Cervical cancer, the second most common cancer in women worldwide, is caused by an abnormal growth of cells in the cervix that can invade or spread to other parts of the body. This malignancy is almost completely caused by the human papillomavirus (HPV) infection, which is highly prevalent in girls and young women with CKD as well as in those patients who require dialysis or a kidney transplant. As a result, the potential effect of the HPV vaccine is profound. Immune abnormalities related to CKD and immunosuppression may prevent the response of the vaccine.
To determine antibody response to the HPV vaccine in adolescent girls with CKD, a team of researchers led by Delphine Nelson, M.D., MHS, from the Johns Hopkins School of Medicine, conducted a study in 57 girls ages 9-21 years old who had the typical three-dose vaccine series of the HPV vaccine. Twenty-five of the study participants had CKD, nine were on dialysis, and 23 had undergone a kidney transplant.
Immune responses were measured with the antibody levels to HPV genotypes 6, 11, 16, and 18 before vaccine dose 1 (baseline) less than 12 months after vaccine dose 3, and 12 months or more after vaccine dose 3.
The results showed that girls and young women with CKD and those on dialysis had antibody levels above the threshold, indicating protection from infection. But a significant number of patients with kidney transplants had an inadequate antibody response.

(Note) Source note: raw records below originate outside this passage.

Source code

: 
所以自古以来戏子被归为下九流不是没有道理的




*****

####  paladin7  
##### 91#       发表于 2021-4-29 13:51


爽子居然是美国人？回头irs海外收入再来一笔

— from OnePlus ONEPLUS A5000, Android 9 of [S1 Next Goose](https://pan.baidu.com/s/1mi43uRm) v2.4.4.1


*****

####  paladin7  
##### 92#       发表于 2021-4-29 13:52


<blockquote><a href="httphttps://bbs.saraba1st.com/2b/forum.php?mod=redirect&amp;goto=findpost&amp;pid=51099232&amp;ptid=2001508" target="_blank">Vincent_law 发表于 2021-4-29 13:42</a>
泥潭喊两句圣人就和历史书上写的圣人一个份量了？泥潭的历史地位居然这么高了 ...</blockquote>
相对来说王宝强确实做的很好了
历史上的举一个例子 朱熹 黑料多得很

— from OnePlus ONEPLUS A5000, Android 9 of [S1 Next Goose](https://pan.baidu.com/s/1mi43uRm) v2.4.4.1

“This is important information because it means that patients with a kidney transplant, whom we know are at increased risk of developing cervical cancer from HPV infection, may not be protected from HPV infections from the HPV genotypes included in the vaccine,” Nelson said in a news release. “The next step is to determine the best way to protect these young women. Some potential interventions include a higher dose of the vaccine or an additional booster.”